BEGIN Document text
3/4/99
Required Elements of the Family Care Pilot Projects and Evaluation
Prior to either a phase-in or a statewide implementation of Family Care, the following activities must be undertaken:
- Engage the services of an actuary to identify data that must be collected by the pilot counties to permit an actuarial assessment and comparison of the fiscal and operational risks Family Care will present for state and county governments and their respective taxpayers. In addition, the actuary should recommend the optimum length of time the CMO pilots should operate in order to provide the data necessary to evaluate those financial and operational risks.
- Engage the services of an actuary to assess the adequacy of the current database of the Department of Health and Family Services (DHFS) and proposed costing methodology for purposes of projecting Family Care costs and capitation levels.
- Commission an actuarial study to determine the number of CMOs that could be reasonably sustained under state-wide or regional implementation of Family Care.
- Require participating counties to collect detailed and uniform client data to assist in the evaluation of Family Care pilots.
- Mandate and validate that the functional and financial screening tools are completed for all long term care clients. This will ensure that complete baseline information has been gathered regarding the LTC needs of all clients.
- Establish the cost of and time required to complete the functional and financial screening tools and the overall administrative costs associated with the Family Care pilots.
- Evaluate whether the functional and financial screening tools and the resultant client's score (which establishes the CMO's capitation rate) are an accurate predictor for the actual cost of the client's LTC service plan.
END Document text
BEGIN Supplied data
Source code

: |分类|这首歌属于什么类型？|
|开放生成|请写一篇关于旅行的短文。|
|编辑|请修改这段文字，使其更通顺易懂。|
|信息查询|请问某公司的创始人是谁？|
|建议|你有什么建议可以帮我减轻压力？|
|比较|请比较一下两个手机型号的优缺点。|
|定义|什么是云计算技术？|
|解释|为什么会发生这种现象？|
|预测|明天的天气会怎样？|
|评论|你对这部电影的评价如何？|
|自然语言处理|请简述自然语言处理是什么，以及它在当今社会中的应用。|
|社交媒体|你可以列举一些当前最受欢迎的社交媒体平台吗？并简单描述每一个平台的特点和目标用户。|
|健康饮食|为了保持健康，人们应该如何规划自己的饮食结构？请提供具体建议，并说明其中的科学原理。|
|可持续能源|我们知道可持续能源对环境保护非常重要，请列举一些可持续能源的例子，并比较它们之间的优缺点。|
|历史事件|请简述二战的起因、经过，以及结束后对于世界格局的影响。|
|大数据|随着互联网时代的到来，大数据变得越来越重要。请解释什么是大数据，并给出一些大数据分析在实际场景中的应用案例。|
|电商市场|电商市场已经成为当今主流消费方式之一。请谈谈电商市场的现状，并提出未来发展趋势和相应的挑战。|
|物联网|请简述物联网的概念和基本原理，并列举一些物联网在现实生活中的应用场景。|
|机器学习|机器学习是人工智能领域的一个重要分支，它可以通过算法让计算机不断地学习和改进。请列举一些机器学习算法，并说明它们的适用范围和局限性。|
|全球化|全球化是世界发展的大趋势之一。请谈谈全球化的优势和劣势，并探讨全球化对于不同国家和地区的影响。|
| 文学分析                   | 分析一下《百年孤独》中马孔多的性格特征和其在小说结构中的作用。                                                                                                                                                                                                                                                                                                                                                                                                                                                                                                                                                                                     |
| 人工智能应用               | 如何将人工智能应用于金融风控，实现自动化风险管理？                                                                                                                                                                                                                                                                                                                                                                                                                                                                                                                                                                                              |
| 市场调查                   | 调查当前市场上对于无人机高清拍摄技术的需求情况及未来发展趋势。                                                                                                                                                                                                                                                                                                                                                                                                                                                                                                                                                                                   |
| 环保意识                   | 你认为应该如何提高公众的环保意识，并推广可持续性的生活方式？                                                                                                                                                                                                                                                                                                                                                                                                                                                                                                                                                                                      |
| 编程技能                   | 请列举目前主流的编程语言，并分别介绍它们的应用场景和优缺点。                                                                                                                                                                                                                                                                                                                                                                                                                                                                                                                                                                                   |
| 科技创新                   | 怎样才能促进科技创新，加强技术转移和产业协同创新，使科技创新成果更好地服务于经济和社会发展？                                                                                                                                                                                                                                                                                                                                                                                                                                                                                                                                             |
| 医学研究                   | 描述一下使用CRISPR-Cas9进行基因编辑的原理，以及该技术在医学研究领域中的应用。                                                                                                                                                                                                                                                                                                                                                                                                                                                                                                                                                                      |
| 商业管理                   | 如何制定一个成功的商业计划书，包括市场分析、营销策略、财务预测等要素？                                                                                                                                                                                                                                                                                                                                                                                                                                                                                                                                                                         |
END Supplied data
§ **Problem details**
Continue the Family Care pilot requirements text from its last listed activity, adding further required activities in the same bulleted form.

§ **Solved problem**
- Determine the overall cost-effectiveness of Family Care: The evaluation should reflect each client's health, functional and behavioral status and the total cost of her/his service plan. The evaluation should include the impact of Family Care on all health and long term care expenditures, including acute and primary care. Expenditures should include all funding sources, including Medicaid, Medicare, COP, home and community-based waiver programs, community aids, and all other federal, state and local expenditures. Findings should include a determination of whether Family Care creates an incentive for CMOs to shift costs to the acute/primary care system. The evaluation should directly assess which service settings/options are most cost-effective and appropriate given a client's health, functional and behavioral status.
- Evaluate the quality of care, life and services provided to Family Care clients in all settings (in-home care, nursing facilities, congregate care settings, etc.,) The evaluation should determine if the client's service setting enables the client to achieve her/his highest practical health, social, psychological and functional well-being.
- Evaluate the impact client advocacy and appeal systems have on the availability, provision and cost of recommended service plans.
- Evaluate the timeliness of securing necessary client services, including the presence of any decision-making bottlenecks (e.g., delays in obtaining services for hospitalized clients).
- Evaluate whether a sufficient number of paid and volunteer caregivers are available to meet the LTC needs of Family Care enrollees. In particular, can the current and future labor market support a non-facility-based long term care delivery system, as envisioned under Family Care, or is a greater emphasis on congregate settings more realistic?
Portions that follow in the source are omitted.